WORK INSTRUCTION 1:
In the text on healthcare cloud shifts, by how much do enterprises predict cloud computing spending will rise?
WORK INSTRUCTION 2:
Starting with "As more and more Healthcare" and going on through "to cloud-based solutions.", write out that part of the text on healthcare cloud shifts again, substituting "Supplier Management" for "Vendor Management".
WORK INSTRUCTION 3:
According to the text on healthcare cloud shifts, why might an organization stay with a premise-based solution even when a cloud solution is the preferred direction?

══ TEXT SEGMENT

As more and more Healthcare organizations are shifting to cloud solutions, it is forcing a re-evaluation of some traditional IT operating models. The shift to cloud-based technologies not only impacts the way technology platforms are deployed, it also impacts some of the traditional models in IT management. Three of those models include: IT Budgeting, IT Governance, and Vendor Management. These traditional models also need to change to better support the transition to cloud-based solutions.

"Two of the benefits of cloud-based technologies is that they can be deployed quickly and without the need for any IT resources"

IT Budgets

The traditional financial treatment of technology purchases is to capitalize the cost of the hardware and software. As healthcare organizations transition to cloud technologies, those costs shift from capital to expense thus impacting the bottom line and decreasing operating margins. The lack of available operating expense dollars can lead to decisions to stay with a premised-based solution when a cloud solution is really the preferred direction for the organization. IT and financial leadership in healthcare organizations should expect IT operating budgets to grow as more and more of the technology solutions shift to cloud platforms. A recent IDG Enterprise research titled Computerworld Forecast Study 2015 reports that enterprises predict the spend on cloud computing will increase by 42 percent. Gartner predicts IT spending for enterprise applications to increase as much as 6 percent over the next 4 years resulting in an overall increase in IT budgets across industry segments. While the overall budgets are increasing, according to Gartner, the allocation of IT budget dollars between capital spending and operating expense has already started to change with the first decrease in capital spending and subsequent increase in operational spending occurring in 2015. Some Healthcare IT leaders expect to see the trends in increased IT spending and reallocation of how that spend is treated financially to continue over the next several years. This also means that IT leaders need to have a good handle on the life cycle of their technology solutions so that they can plan at least 12 to 18 months ahead to ensure they understand the true costs of the cloud solution. Healthcare IT leaders recognize the importance of a more in-depth and detailed planning cycle for cloud technologies because of the financial treatment.

════
══ SOURCE MATERIAL

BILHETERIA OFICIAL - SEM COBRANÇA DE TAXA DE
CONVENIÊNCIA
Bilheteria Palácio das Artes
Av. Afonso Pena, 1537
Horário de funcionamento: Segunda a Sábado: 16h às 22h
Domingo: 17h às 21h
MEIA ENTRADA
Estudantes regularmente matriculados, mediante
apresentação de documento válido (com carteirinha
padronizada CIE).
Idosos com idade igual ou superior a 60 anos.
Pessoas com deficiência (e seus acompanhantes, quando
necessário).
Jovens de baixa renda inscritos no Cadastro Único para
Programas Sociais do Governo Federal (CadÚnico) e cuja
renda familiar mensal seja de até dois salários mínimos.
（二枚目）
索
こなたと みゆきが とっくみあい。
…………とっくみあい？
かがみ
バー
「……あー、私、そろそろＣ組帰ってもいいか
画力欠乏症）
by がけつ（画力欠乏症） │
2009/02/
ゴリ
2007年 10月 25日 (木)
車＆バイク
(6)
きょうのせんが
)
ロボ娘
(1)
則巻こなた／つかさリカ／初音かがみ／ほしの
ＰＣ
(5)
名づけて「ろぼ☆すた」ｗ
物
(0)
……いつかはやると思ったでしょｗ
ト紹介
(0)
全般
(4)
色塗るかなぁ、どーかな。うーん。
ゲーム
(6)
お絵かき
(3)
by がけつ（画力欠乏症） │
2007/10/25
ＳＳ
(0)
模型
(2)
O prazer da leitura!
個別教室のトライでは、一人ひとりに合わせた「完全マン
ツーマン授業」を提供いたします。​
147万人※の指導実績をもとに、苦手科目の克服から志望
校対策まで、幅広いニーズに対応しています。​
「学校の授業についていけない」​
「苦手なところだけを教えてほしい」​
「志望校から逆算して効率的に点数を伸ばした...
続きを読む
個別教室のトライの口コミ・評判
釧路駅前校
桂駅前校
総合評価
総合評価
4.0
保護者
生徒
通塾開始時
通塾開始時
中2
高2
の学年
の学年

════

WRITTEN SOLUTION 1:
By 42 percent.

WRITTEN SOLUTION 2:
As more and more Healthcare organizations are shifting to cloud solutions, it is forcing a re-evaluation of some traditional IT operating models. The shift to cloud-based technologies not only impacts the way technology platforms are deployed, it also impacts some of the traditional models in IT management. Three of those models include: IT Budgeting, IT Governance, and Supplier Management. These traditional models also need to change to better support the transition to cloud-based solutions.

WRITTEN SOLUTION 3:
Moving to the cloud shifts technology costs from capital to expense, which hurts the bottom line and lowers operating margins. Without enough operating expense dollars available, organizations may decide to keep a premise-based solution.